Credit facilities, not foreign partnership, are what private Ukrainian agricultural companies are looking for. Is this much of a surprise? If you are a large Ukrainian agricultural holding or trading firm, operating with profit margins that have been estimated to be as high as 25-30% by some, why would you ever want to water down your stake or open yourself up to further competition from outsiders?

There was a telling moment when the EBRD’s moderator politely asked Oleksiy Vadaturskyy, owner of local success story Nibulon, about the potential for opening his company up to equity investment. The question and response, although delayed as they passed via interpreter, were deftly sidestepped and ignored by Vadaturskyy as he turned to plead directly with the audience for working capital.

In fact, the EBRD’s recent work is a notable example of the lengths that Ukrainian companies have been forced to by the current situation. Nibulon recently secured at $130m working capital loan from the bank. While the interest rate for a loan from a development bank will be significantly higher than those offered by your typical investment bank, they are likely to be significantly lower — and somewhat more feasible, given that they actually exist — than those offered by local banks.

So, while the private sector may have to become increasingly inventive in the ways that it secures working capital, the government does not seem to have much choice. It is probably going to have to find investors with a very high risk appetite. Failing this, it will be forced to offer its agriculture assets at bargain basement prices.

But it will not get rid of these assets at any cost. When asked about Chinese interest in Ukraine, Pavlenko was clear. Happily running off examples of Chinese state-owned firms eyeing up port, rail and grain storage infrastructure as part of Beijing’s New Silk Road initiative, the minister was at pains to explicitly rule out land purchases by foreign state-owned companies such as those seen in sub-Saharan Africa. Given Ukraine’s recent experience of keeping foreign powers’ hands off its territory, this policy should not come as a complete surprise.

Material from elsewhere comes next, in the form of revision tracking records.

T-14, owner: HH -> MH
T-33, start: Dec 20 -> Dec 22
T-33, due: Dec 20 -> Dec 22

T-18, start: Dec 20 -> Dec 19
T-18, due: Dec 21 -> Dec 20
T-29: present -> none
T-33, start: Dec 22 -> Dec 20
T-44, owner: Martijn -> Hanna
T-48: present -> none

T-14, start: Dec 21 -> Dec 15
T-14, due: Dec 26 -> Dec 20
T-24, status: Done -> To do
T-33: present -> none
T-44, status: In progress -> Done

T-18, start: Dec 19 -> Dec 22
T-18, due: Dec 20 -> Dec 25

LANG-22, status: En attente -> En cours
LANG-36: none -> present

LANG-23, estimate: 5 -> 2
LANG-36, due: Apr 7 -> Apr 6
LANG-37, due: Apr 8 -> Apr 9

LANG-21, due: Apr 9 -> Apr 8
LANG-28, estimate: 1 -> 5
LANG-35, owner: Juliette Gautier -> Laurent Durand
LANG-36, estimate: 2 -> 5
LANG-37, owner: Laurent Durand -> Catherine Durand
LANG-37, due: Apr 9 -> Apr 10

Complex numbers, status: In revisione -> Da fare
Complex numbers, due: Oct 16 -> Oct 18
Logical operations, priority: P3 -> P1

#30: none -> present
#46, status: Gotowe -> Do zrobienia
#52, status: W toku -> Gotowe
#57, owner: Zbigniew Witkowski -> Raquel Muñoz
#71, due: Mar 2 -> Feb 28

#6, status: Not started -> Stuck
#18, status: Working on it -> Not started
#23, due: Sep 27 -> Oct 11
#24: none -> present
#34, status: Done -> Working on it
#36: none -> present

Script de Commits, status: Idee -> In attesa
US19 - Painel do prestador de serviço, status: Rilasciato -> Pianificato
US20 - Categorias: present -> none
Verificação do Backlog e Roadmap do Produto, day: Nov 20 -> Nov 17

What happens over the coming months will be interesting, to say the least. There are some tempting assets on offer to those willing to bear the cost of investing in Ukraine at the moment. But given — among other things — the geopolitical situation, banking solvency and capitalization requirements, the state of Ukraine's currency, falling commodity prices, and an only partially-reformed business environment, these costs may remain prohibitively expensive.